I am able to go through life without much special help from society and be independent. My life would still be significantly easier if options for help were available. I think back to the times when I didn’t have the words to express what I was experiencing to anyone around me. All I could do was meltdown out of anger, anxiety, and desperation to be heard. Now I have the words and capability to identify and regulate my emotions as well as the sensory overload around me. Maybe learning that skill was enough.
Exhausted, the timer runs out for the last time. I have completed the final portion. I await my results, certain they have changed as much as I have.
My test administrator, finished with the results, I imagine has a look of shock slowly come across his face. I am not able to give a facial description of the expression because I am face-blind.
“This is incredible,” he says quietly, almost apologetically.
He looks at me. I brace myself, ready for the impact of the news that I am no longer who I thought I was.
“I’ll admit, I was skeptical about this,” he says.
He begins to show the results to me and explain them. I myself feel a wave of shock coming over me.
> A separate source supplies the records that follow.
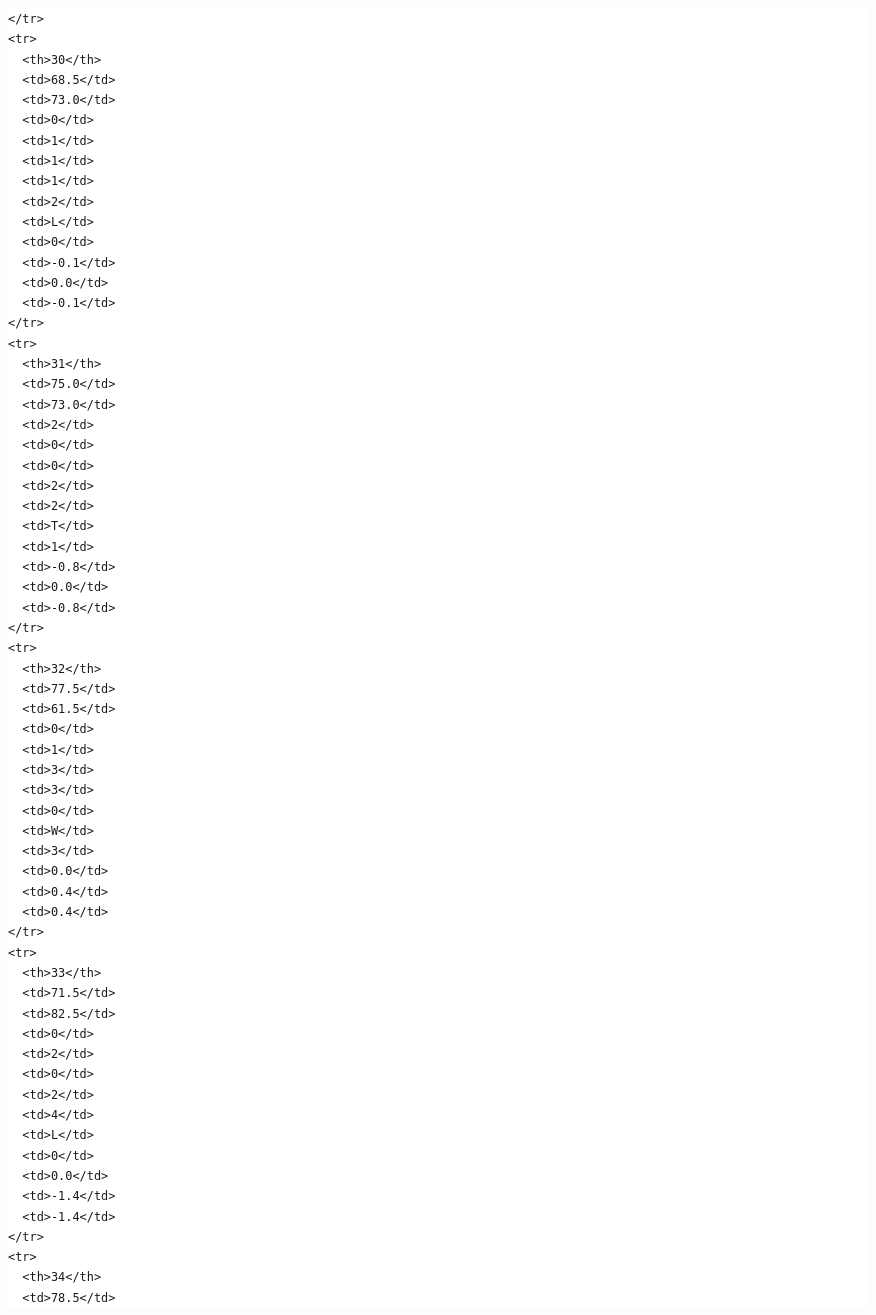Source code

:     </tr>
    <tr>
      <th>30</th>
      <td>68.5</td>
      <td>73.0</td>
      <td>0</td>
      <td>1</td>
      <td>1</td>
      <td>1</td>
      <td>2</td>
      <td>L</td>
      <td>0</td>
      <td>-0.1</td>
      <td>0.0</td>
      <td>-0.1</td>
    </tr>
    <tr>
      <th>31</th>
      <td>75.0</td>
      <td>73.0</td>
      <td>2</td>
      <td>0</td>
      <td>0</td>
      <td>2</td>
      <td>2</td>
      <td>T</td>
      <td>1</td>
      <td>-0.8</td>
      <td>0.0</td>
      <td>-0.8</td>
    </tr>
    <tr>
      <th>32</th>
      <td>77.5</td>
      <td>61.5</td>
      <td>0</td>
      <td>1</td>
      <td>3</td>
      <td>3</td>
      <td>0</td>
      <td>W</td>
      <td>3</td>
      <td>0.0</td>
      <td>0.4</td>
      <td>0.4</td>
    </tr>
    <tr>
      <th>33</th>
      <td>71.5</td>
      <td>82.5</td>
      <td>0</td>
      <td>2</td>
      <td>0</td>
      <td>2</td>
      <td>4</td>
      <td>L</td>
      <td>0</td>
      <td>0.0</td>
      <td>-1.4</td>
      <td>-1.4</td>
    </tr>
    <tr>
      <th>34</th>
      <td>78.5</td>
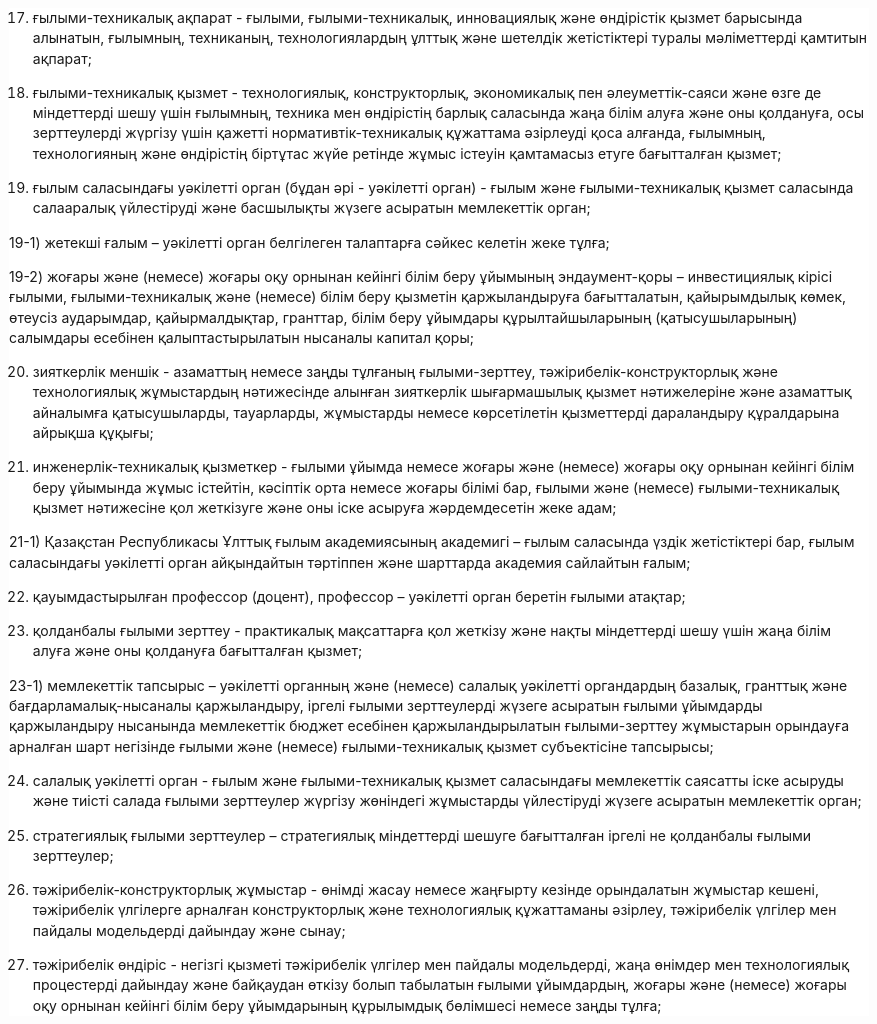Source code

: 17) ғылыми-техникалық ақпарат - ғылыми, ғылыми-техникалық, инновациялық және өндірістік қызмет барысында алынатын, ғылымның, техниканың, технологиялардың ұлттық және шетелдік жетістіктері туралы мәліметтерді қамтитын ақпарат;

18) ғылыми-техникалық қызмет - технологиялық, конструкторлық, экономикалық пен әлеуметтік-саяси және өзге де міндеттерді шешу үшін ғылымның, техника мен өндірістің барлық саласында жаңа білім алуға және оны қолдануға, осы зерттеулерді жүргізу үшін қажетті нормативтік-техникалық құжаттама әзірлеуді қоса алғанда, ғылымның, технологияның және өндірістің біртұтас жүйе ретінде жұмыс істеуін қамтамасыз етуге бағытталған қызмет;

19) ғылым саласындағы уәкілетті орган (бұдан әрі - уәкілетті орган) - ғылым және ғылыми-техникалық қызмет саласында салааралық үйлестіруді және басшылықты жүзеге асыратын мемлекеттік орган;

19-1) жетекші ғалым – уәкілетті орган белгілеген талаптарға сәйкес келетін жеке тұлға;

19-2) жоғары және (немесе) жоғары оқу орнынан кейінгі білім беру ұйымының эндаумент-қоры – инвестициялық кірісі ғылыми, ғылыми-техникалық және (немесе) білім беру қызметін қаржыландыруға бағытталатын, қайырымдылық көмек, өтеусіз аударымдар, қайырмалдықтар, гранттар, білім беру ұйымдары құрылтайшыларының (қатысушыларының) салымдары есебінен қалыптастырылатын нысаналы капитал қоры;

20) зияткерлік меншік - азаматтың немесе заңды тұлғаның ғылыми-зерттеу, тәжірибелік-конструкторлық және технологиялық жұмыстардың нәтижесінде алынған зияткерлік шығармашылық қызмет нәтижелеріне және азаматтық айналымға қатысушыларды, тауарларды, жұмыстарды немесе көрсетілетін қызметтерді дараландыру құралдарына айрықша құқығы;

21) инженерлік-техникалық қызметкер - ғылыми ұйымда немесе жоғары және (немесе) жоғары оқу орнынан кейінгі білім беру ұйымында жұмыс істейтін, кәсіптік орта немесе жоғары білімі бар, ғылыми және (немесе) ғылыми-техникалық қызмет нәтижесіне қол жеткізуге және оны іске асыруға жәрдемдесетін жеке адам;

21-1) Қазақстан Республикасы Ұлттық ғылым академиясының академигі – ғылым саласында үздік жетістіктері бар, ғылым саласындағы уәкілетті орган айқындайтын тәртіппен және шарттарда академия сайлайтын ғалым;

22) қауымдастырылған профессор (доцент), профессор – уәкілетті орган беретiн ғылыми атақтар;

23) қолданбалы ғылыми зерттеу - практикалық мақсаттарға қол жеткізу және нақты міндеттерді шешу үшін жаңа білім алуға және оны қолдануға бағытталған қызмет;

23-1) мемлекеттік тапсырыс – уәкілетті органның және (немесе) салалық уәкілетті органдардың базалық, гранттық және бағдарламалық-нысаналы қаржыландыру, іргелі ғылыми зерттеулерді жүзеге асыратын ғылыми ұйымдарды қаржыландыру нысанында мемлекеттік бюджет есебінен қаржыландырылатын ғылыми-зерттеу жұмыстарын орындауға арналған шарт негізінде ғылыми және (немесе) ғылыми-техникалық қызмет субъектісіне тапсырысы;

24) салалық уәкілетті орган - ғылым және ғылыми-техникалық қызмет саласындағы мемлекеттік саясатты іске асыруды және тиісті салада ғылыми зерттеулер жүргізу жөніндегі жұмыстарды үйлестіруді жүзеге асыратын мемлекеттік орган;

25) стратегиялық ғылыми зерттеулер – стратегиялық міндеттерді шешуге бағытталған іргелі не қолданбалы ғылыми зерттеулер;

26) тәжірибелік-конструкторлық жұмыстар - өнімді жасау немесе жаңғырту кезінде орындалатын жұмыстар кешені, тәжірибелік үлгілерге арналған конструкторлық және технологиялық құжаттаманы әзірлеу, тәжірибелік үлгілер мен пайдалы модельдерді дайындау және сынау;

27) тәжірибелік өндіріс - негізгі қызметі тәжірибелік үлгілер мен пайдалы модельдерді, жаңа өнімдер мен технологиялық процестерді дайындау және байқаудан өткізу болып табылатын ғылыми ұйымдардың, жоғары және (немесе) жоғары оқу орнынан кейінгі білім беру ұйымдарының құрылымдық бөлімшесі немесе заңды тұлға;
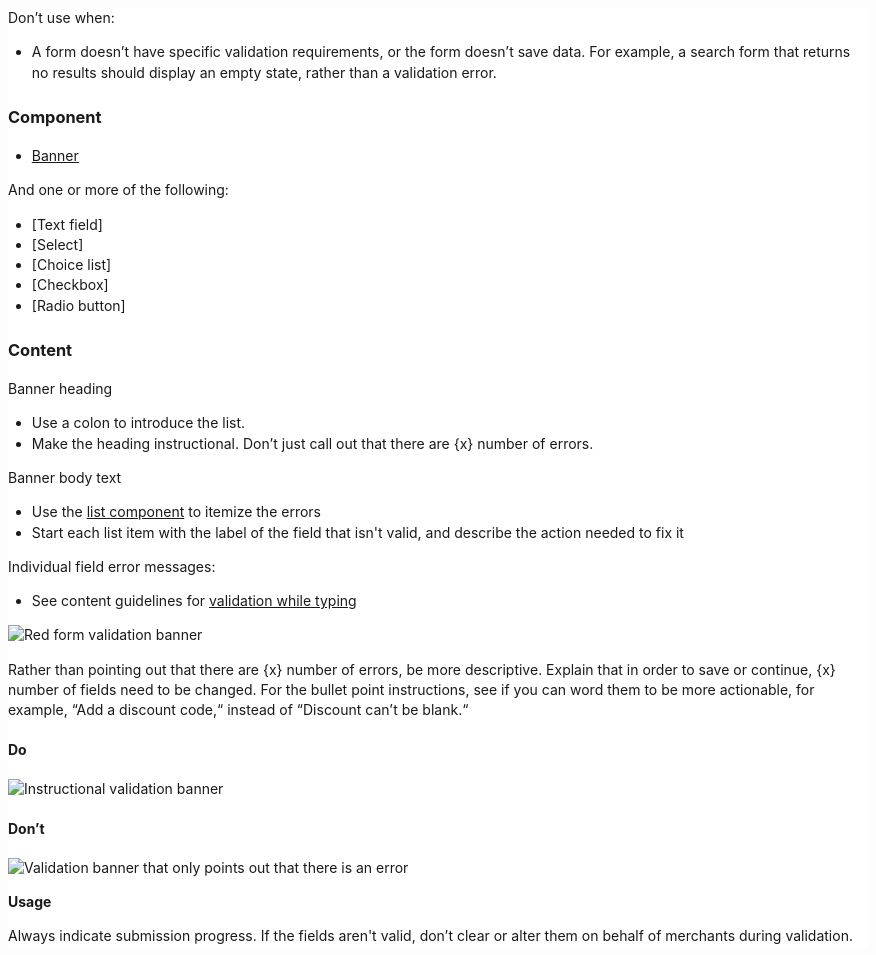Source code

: Don’t use when:

- A form doesn’t have specific validation requirements, or the form doesn’t save data. For example, a search form that returns no results should display an empty state, rather than a validation error.

### Component

- [Banner](/components/feedback-indicators/banner#navigation)

And one or more of the following:

- [Text field]
- [Select]
- [Choice list]
- [Checkbox]
- [Radio button]

### Content

Banner heading

- Use a colon to introduce the list.
- Make the heading instructional. Don’t just call out that there are \{x\} number of errors.

Banner body text

- Use the [list component](/components/lists/list#navigation) to itemize the errors
- Start each list item with the label of the field that isn't valid, and describe the action needed to fix it

Individual field error messages:

- See content guidelines for [validation while typing](#validate-while-typing)

![Red form validation banner](/images/content/error-messages/validation-banner-red@2x.png)

Rather than pointing out that there are \{x\} number of errors, be more descriptive. Explain that in order to save or continue, \{x\} number of fields need to be changed. For the bullet point instructions, see if you can word them to be more actionable, for example, “Add a discount code,“ instead of “Discount can’t be blank.“

<DoDont>

#### Do

![Instructional validation banner](/images/content/error-messages/validation-banner-content-do@2x.png)

#### Don’t

![Validation banner that only points out that there is an error](/images/content/error-messages/validation-banner-content-dont@2x.png)

</DoDont>

**Usage**

Always indicate submission progress. If the fields aren't valid, don’t clear or alter them on behalf of merchants during validation.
I have tested exactly the same as when I was five years old. Not one number has changed.
Additionally, my IQ discrepancies have not moved at all. What could this mean?
I slowly begin to realize the greatest lesson I have learned about myself. My brain is exactly the same. And no matter how well I learn to mask, accommodate myself, or regulate my emotions or sensory overload, it does not change who I am. I may be a functioning adult now with a wonderful quality of life, but autism is still a part of me. Just because a lot of the work I do to compensate has now become second nature and even sometimes subconscious, does not mean I do not work hard every single day to be in this world.
I have not become less autistic. I will never be “less autistic,” rather, I have learned how to follow my strengths. My weaknesses such as spatial relations, face blindness, and sensory overload have not gotten stronger, but I have learned strategies to accommodate myself in everyday life for these things which has made it feel easier.
“The results are undeniable, no medical professional could deny this for accommodations,” he tells me.
I leave the testing. I feel a sense of being whole. My doubts about my identity, who I am, washing away. Autism does not end at 18. It can’t. Autism is a part of me just as having brown eyes or hair may be a part of you.
Walking away with these realizations I begin to wonder, “then why am I still having to battle every step of the way for the accommodations I deserve? Why did it take a piece of paper to make a medical professional understand? More importantly, why did I need to be validated by this piece of paper too?” I have seen the same pre judgment and need for validation amongst neurotypicals too. Perhaps if we all spent less time assuming each other’s needs based on mere appearance, we would be a happier people.
Autism doesn’t end. But services seem to.